* [Material provided]
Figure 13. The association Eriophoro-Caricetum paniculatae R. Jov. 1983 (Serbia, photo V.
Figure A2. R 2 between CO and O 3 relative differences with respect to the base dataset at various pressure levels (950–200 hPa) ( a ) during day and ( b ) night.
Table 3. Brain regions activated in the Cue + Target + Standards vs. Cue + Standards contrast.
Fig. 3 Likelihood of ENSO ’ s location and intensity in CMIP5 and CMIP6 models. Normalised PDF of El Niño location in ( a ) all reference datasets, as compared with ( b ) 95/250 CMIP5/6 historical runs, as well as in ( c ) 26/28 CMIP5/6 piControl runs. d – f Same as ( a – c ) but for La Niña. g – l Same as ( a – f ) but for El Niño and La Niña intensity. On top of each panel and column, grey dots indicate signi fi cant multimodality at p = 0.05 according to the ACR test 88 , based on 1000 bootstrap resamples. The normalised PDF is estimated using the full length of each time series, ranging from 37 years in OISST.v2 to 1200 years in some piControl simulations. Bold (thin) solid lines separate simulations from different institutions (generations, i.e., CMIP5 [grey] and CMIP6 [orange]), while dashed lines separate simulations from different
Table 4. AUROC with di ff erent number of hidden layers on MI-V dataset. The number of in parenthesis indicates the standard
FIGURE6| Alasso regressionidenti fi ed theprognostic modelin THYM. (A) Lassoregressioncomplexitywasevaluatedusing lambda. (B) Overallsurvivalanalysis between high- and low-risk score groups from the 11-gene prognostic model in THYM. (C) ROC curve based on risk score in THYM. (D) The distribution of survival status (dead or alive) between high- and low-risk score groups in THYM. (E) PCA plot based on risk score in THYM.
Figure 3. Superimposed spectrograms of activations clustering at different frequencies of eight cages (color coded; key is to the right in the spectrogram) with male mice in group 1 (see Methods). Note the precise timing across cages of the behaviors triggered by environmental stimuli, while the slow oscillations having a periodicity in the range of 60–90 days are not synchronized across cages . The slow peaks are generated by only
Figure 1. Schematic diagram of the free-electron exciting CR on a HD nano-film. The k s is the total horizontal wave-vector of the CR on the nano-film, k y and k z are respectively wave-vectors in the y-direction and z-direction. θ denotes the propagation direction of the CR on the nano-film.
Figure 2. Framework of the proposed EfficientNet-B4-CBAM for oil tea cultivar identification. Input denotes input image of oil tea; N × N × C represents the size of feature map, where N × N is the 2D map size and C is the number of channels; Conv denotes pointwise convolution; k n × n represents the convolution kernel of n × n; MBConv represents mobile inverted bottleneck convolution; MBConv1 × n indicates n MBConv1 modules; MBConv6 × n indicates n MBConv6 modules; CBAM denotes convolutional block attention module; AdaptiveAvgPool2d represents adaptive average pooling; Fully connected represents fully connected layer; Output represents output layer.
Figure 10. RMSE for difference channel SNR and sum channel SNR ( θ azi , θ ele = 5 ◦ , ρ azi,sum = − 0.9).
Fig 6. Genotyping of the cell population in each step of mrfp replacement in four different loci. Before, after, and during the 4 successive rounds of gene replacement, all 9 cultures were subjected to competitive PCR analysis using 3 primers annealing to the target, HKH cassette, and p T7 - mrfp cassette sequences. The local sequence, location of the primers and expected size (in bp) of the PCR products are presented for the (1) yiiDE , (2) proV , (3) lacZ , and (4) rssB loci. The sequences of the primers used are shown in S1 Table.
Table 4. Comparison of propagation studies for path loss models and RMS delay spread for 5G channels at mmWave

* [To do] Wherever the word "between" occurs in the data above, copy the line it sits in.

* [Reply]
Figure A2. R 2 between CO and O 3 relative differences with respect to the base dataset at various pressure levels (950–200 hPa) ( a ) during day and ( b ) night.
FIGURE6| Alasso regressionidenti fi ed theprognostic modelin THYM. (A) Lassoregressioncomplexitywasevaluatedusing lambda. (B) Overallsurvivalanalysis between high- and low-risk score groups from the 11-gene prognostic model in THYM. (C) ROC curve based on risk score in THYM. (D) The distribution of survival status (dead or alive) between high- and low-risk score groups in THYM. (E) PCA plot based on risk score in THYM.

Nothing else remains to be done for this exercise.